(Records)
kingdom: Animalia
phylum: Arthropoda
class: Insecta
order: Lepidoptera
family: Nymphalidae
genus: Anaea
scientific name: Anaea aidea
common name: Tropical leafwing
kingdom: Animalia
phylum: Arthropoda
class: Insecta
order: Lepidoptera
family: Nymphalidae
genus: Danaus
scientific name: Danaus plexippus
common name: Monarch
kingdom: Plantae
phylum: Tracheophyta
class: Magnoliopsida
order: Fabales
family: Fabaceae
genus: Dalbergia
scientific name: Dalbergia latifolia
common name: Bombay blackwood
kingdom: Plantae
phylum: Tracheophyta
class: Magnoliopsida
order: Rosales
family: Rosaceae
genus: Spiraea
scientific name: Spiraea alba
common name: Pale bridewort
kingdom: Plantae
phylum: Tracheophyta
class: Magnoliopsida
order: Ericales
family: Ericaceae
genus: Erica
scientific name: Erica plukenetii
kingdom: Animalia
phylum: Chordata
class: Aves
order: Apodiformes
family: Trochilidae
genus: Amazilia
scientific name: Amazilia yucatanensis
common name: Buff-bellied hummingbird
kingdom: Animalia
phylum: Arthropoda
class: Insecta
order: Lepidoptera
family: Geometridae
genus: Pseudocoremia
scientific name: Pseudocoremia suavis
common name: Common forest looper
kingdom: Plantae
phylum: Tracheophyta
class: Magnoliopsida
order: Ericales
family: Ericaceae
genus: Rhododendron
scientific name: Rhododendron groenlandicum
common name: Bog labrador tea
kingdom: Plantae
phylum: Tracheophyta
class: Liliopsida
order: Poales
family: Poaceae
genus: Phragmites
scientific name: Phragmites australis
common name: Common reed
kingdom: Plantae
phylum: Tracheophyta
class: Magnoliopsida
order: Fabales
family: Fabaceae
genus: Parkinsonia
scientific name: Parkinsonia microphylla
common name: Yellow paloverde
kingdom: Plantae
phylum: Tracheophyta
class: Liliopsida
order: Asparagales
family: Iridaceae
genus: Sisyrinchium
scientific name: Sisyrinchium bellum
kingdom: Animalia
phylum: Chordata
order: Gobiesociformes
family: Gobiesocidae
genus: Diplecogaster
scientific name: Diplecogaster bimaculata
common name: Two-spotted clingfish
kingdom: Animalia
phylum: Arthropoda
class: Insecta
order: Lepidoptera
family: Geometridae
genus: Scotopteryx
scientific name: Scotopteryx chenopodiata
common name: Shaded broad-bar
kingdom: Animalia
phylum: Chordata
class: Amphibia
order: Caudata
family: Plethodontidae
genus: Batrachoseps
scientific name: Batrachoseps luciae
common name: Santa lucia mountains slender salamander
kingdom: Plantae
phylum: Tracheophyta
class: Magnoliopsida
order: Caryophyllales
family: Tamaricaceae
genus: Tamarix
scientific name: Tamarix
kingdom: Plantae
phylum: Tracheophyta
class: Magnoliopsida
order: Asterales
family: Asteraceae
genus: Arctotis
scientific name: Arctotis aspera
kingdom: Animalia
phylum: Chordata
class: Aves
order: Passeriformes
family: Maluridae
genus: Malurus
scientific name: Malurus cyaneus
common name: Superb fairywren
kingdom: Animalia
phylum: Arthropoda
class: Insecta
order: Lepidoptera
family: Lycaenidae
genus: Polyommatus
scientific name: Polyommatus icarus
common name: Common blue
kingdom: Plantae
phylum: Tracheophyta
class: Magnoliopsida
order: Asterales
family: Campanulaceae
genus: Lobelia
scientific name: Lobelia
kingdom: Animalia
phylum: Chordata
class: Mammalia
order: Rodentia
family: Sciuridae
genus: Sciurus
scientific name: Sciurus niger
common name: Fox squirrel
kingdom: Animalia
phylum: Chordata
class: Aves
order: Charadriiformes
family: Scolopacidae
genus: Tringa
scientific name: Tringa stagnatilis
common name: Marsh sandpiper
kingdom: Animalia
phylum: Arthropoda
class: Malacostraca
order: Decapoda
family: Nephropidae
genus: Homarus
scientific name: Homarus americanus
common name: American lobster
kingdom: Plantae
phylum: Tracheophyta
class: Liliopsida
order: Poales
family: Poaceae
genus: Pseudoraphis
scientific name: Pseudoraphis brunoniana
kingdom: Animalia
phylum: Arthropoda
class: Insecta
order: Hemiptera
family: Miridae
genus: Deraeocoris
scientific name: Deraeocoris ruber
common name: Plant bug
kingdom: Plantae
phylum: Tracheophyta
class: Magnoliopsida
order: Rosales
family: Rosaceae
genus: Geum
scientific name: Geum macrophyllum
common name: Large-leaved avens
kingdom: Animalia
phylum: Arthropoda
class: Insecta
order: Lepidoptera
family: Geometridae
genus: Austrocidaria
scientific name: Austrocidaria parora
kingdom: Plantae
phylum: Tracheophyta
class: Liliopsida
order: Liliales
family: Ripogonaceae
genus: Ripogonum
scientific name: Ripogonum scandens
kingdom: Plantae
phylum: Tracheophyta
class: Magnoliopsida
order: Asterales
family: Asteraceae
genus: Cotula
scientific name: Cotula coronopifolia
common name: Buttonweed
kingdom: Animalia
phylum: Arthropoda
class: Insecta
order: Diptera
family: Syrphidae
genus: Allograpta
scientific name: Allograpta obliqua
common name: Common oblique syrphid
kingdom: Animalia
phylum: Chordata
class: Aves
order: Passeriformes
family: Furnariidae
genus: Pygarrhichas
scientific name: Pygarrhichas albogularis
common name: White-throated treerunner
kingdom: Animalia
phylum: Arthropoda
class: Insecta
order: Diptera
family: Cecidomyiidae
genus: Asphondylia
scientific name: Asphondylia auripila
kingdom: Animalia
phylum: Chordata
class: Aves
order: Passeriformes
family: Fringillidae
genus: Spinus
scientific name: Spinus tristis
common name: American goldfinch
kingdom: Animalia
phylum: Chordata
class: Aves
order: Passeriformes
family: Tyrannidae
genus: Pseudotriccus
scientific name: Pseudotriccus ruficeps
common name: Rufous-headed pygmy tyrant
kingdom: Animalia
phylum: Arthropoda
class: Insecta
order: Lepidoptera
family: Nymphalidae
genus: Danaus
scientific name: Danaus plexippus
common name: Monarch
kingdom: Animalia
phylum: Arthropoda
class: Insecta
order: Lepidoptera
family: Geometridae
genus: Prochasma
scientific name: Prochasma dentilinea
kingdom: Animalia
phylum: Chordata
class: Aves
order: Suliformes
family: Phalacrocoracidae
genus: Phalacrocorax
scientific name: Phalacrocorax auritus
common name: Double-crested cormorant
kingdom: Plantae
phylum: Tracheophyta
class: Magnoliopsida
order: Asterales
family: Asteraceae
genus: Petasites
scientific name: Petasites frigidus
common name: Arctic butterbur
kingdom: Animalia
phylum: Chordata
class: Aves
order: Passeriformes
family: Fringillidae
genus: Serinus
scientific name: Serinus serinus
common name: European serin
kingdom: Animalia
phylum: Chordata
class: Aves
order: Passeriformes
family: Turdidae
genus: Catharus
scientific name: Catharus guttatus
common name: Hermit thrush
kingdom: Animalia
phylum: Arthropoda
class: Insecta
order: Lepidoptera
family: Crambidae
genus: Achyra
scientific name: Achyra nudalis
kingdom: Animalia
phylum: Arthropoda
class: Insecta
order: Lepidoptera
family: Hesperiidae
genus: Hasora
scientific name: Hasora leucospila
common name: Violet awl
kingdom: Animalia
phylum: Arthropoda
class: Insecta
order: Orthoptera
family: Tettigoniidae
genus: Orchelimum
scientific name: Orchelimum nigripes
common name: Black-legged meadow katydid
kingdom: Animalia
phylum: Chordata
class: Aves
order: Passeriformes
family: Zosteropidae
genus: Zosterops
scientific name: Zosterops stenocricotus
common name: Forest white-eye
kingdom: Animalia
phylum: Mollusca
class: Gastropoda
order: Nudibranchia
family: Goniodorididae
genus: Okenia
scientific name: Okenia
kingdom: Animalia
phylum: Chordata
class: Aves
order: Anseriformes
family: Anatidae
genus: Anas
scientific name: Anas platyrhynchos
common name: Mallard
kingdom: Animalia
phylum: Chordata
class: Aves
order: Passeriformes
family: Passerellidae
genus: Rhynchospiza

(Task statement): Reproduce the lines of the rows above verbatim, starting at the line that contains "order: Hemiptera" and ending at the line that contains "genus: Ripogonum", with both of those lines included.

(Written answer):
order: Hemiptera
family: Miridae
genus: Deraeocoris
scientific name: Deraeocoris ruber
common name: Plant bug
kingdom: Plantae
phylum: Tracheophyta
class: Magnoliopsida
order: Rosales
family: Rosaceae
genus: Geum
scientific name: Geum macrophyllum
common name: Large-leaved avens
kingdom: Animalia
phylum: Arthropoda
class: Insecta
order: Lepidoptera
family: Geometridae
genus: Austrocidaria
scientific name: Austrocidaria parora
kingdom: Plantae
phylum: Tracheophyta
class: Liliopsida
order: Liliales
family: Ripogonaceae
genus: Ripogonum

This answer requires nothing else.